#### Source passage:
=== Section Start ===

TODAY’S STUDY: HOW TO CUT OFFSHORE WIND COSTS
Cost Reduction Monitoring Framework; Summary Report to the Offshore Wind Programme Board
February 2015 (Innovate UK – Offshore Wind Energy Council)
Executive Summary
The Offshore Renewable Energy Catapult was commissioned by the Offshore Wind Programme Board and sponsored by the members of the Offshore Wind Industry Council (OWIC) to develop a Cost Reduction Monitoring Framework (CRMF) for the offshore wind industry. The design of the CRMF was developed jointly by the Offshore Renewable Energy Catapult and The Crown Estate.
Results show that the Levelised Cost of Energy (LCoE) of offshore wind has reduced by 11% during the period 2010-2014. Evidence suggests that the target of £100/MWh by 2020 is achievable; however, challenges remain. This report describes these challenges and provides recommendations.
The evidence supporting this report’s findings and recommendations is contained in both a quantitative and a qualitative analysis conducted by Deloitte and DNV GL respectively.
Cost reductions are being achieved largely by progress in the development of larger turbines, XL monopile foundations, improvements in operation & maintenance and extended design life. Progress is also being made in finance (cost of debt, equity and insurance) and across the supply chain (competition, collaboration, contracting)…
Recommendations
Below are the primary recommendations to the OWPB to ensure that progress continues and the target is achieved for projects reaching FID by 2020.
1. Clarify the Government’s future programme and level of regulatory support for offshore wind after the current CfD auction, and with respect to the Levy Control Framework beyond 2020. Industry investors and supply chain innovators need the market opportunity to be clearly illustrated such that sufficient investment can be attracted to reduce costs. This message must be clearly and consistently communicated across the industry to administrators and policy makers.
2. Encourage the demonstration of balance of plant innovations such as novel foundations and optimised electrical networks. Technology demonstration remains a major hurdle to commercialisation and electrical networks and foundations innovations must deliver on their cost reduction potential if the overall targets are to be achieved. The industry should collaboratively support these innovations and facilitate efficient knowledge sharing to enable rapid adoption.
3. Investigate the potential impact of lower than anticipated levels of investment in the jack-up and heavy lift construction vessel fleets, particularly for foundation installation. Additionally, the influence of a depressed international oil price should be considered on vessel availability. One of the largest impacts of a smaller market is on fit for purpose vessel development. It should be determined what fleet size and vessel capability is required to support the volumes predicted over the next five to ten years.

=== Section End ===

#### Information provided:

=== Section Start ===

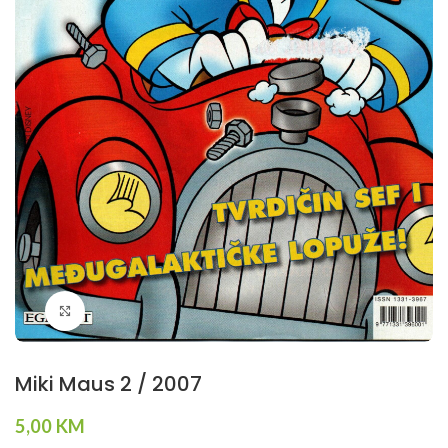
Klikni da povečaš
Miki Maus 2 / 2007
5,00
KM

=== Section End ===

#### Work task:
In the offshore wind cost report above, by how much did the Levelised Cost of Energy of offshore wind fall between 2010 and 2014?

#### Exercise response:
It fell by 11%.